Il va agir pour permettre au coaché de prendre conscience de ses ressources, lui permettre d’étoffer son regard, celui qu’il porte sur sa propre histoire. Il va également valoriser, encourager tous les pas qui ont été accomplis …

Il n’est pas thérapeute mais son action peut être « soignante », il peut amener le coaché à « rejouer », en séance, certains scénarios. Il peut l’aider à aiguiser son oreille, son regard et ses sens pour entendre ce qui se joue. Et remettre en lien ces anciens scénarios avec ce qui se passe pour lui dans le présent pour agir, ici et maintenant.

Pour être un peu plus complet dans ma réponse, je te dirais que les approches de coaching sont souvent construites à partir de modèles thérapeutiques (thérapie brève, psychologie humaniste).

La demande, elle, elle émane de l’entreprise.

Or nous ne sommes pas « morcelés ».

Ce qui interagit dans le monde personnel résonne dans le monde professionnel et inversement.

Ce qui se joue ailleurs (professionnel, personnel), agit ici et maintenant, pendant la séance.

Cette mise en lumière nous permet de travailler sur ce matériau riche, nous permet de travailler sur certaines formes, certaines histoires inachevées.

Et pour moi, je peux dire par expérience, qu’il est essentiel aussi de permettre au coaché de s’ « aligner » à nouveau.
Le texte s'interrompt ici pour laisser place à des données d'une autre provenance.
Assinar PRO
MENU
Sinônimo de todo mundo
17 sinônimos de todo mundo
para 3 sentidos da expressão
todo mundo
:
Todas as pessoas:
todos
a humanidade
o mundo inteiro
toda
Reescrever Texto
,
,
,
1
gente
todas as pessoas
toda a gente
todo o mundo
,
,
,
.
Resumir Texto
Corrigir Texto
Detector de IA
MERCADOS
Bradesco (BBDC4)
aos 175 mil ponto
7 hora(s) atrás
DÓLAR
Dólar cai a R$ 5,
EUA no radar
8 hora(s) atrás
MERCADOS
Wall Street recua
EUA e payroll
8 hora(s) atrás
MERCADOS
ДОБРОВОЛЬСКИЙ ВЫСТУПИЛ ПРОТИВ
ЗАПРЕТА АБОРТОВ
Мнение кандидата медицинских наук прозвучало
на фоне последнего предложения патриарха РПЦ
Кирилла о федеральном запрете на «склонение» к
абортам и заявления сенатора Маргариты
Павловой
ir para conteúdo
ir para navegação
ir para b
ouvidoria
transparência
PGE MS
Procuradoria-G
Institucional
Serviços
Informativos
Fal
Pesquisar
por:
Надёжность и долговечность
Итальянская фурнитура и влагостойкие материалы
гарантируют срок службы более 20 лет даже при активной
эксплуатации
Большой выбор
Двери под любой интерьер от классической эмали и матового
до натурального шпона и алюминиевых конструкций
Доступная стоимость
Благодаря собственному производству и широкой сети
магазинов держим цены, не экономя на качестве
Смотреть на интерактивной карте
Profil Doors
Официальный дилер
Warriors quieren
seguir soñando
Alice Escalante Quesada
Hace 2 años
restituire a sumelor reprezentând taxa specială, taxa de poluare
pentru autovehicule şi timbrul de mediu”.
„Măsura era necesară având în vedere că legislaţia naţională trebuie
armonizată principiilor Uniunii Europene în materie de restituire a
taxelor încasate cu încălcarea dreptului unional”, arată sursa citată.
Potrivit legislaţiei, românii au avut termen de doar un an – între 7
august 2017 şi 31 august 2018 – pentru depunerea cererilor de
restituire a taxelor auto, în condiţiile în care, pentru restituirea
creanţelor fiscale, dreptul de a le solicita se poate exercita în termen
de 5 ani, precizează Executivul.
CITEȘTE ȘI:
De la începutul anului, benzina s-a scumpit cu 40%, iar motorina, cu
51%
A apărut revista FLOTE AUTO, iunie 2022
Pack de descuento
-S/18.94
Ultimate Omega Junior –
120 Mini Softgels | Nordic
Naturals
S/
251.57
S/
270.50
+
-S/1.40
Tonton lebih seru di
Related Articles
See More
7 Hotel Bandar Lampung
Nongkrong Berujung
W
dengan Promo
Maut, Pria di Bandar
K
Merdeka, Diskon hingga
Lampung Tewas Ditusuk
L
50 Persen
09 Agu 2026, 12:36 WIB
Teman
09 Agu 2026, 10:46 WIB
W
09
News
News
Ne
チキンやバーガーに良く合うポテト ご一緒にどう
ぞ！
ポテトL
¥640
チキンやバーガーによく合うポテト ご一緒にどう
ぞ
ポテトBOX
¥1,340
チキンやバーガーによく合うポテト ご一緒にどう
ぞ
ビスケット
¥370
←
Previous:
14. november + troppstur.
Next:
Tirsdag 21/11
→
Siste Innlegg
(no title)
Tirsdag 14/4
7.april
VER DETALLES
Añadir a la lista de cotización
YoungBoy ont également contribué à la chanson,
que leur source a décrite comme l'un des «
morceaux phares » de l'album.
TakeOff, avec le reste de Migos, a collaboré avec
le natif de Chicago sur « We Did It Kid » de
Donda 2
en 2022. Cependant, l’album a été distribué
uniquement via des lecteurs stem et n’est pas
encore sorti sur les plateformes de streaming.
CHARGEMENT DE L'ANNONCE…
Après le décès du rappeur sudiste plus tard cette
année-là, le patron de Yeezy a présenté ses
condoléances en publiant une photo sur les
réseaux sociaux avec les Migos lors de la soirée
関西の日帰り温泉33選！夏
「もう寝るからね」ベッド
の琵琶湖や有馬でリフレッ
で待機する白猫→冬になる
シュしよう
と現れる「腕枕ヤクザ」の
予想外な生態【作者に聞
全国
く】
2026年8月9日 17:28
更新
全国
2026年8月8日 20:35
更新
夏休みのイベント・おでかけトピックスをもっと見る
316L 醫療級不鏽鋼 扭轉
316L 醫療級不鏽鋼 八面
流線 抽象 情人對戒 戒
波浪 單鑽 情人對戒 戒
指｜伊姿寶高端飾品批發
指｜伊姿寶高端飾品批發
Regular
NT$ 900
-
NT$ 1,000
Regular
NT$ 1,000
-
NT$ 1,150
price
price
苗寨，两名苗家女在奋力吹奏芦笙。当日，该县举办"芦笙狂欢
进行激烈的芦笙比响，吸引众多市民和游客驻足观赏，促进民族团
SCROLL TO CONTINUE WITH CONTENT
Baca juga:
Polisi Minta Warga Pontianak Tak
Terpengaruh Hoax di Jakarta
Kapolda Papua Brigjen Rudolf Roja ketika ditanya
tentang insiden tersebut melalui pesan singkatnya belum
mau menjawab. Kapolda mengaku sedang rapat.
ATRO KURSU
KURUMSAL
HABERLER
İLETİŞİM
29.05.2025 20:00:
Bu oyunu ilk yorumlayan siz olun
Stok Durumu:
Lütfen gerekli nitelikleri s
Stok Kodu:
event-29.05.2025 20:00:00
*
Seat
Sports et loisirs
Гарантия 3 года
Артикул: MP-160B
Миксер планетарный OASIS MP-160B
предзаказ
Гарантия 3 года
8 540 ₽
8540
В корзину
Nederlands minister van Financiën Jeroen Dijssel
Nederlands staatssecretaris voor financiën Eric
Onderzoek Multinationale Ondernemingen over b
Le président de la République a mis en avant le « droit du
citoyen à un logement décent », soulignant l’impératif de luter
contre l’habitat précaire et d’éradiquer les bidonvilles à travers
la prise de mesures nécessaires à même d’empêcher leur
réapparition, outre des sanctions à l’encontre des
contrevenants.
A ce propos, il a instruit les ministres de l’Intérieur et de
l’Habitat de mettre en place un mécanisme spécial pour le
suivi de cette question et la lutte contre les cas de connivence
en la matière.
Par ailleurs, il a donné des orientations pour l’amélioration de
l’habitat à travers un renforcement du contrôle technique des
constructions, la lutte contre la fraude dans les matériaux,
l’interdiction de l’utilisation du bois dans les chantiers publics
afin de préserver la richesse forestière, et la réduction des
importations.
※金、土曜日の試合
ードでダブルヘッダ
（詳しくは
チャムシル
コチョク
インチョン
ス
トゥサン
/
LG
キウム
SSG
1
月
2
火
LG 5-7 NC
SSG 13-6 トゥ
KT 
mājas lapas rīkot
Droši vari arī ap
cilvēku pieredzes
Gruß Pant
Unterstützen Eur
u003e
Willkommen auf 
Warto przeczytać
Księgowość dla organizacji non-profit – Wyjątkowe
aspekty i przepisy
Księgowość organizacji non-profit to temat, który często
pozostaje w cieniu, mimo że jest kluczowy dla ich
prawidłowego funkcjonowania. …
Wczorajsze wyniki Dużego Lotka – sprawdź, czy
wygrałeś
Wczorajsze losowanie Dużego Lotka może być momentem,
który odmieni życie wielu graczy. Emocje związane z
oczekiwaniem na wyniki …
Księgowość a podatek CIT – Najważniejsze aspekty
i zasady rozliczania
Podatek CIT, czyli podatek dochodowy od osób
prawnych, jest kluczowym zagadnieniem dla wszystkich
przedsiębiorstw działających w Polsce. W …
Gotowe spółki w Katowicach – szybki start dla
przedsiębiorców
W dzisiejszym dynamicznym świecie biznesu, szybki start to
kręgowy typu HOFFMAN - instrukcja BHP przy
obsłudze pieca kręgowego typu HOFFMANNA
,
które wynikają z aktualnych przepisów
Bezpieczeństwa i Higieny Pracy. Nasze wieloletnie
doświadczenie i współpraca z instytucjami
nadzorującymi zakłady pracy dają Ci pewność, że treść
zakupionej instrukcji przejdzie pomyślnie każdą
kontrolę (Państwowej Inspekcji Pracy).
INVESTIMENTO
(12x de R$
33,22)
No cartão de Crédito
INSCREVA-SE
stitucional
S’aligner pour rester « cohérent » avec lui-même, en interrogeant le sens qu’il donne à son travail, les valeurs fortes et fondatrices qui lui permettent de rester lui-même dans la relation qu’il a avec l’œuvre qu’il construit …

Dans cet esprit-là, on peut aller plus loin encore que le « soin » puisque l’on considère l’être dans son ensemble. L’idée n’est plus de lutter contre une difficulté mais de rechercher une cohérence…

Quant à ce qui se joue en entreprise, est-ce vraiment différent de ce que l’on joue ailleurs ?


Deux articles sur ce sujet m'ont semblé passionnants dans « Le grand livre du coaching » (F. Bournois, T. Chavel, A. Filleron). Celui d’André de Châteauvieux « peut-on coacher le changement ? » et celui de Jean Touati « y a-t-il une place pour une pratique psychothérapeutique dans le coaching ? ».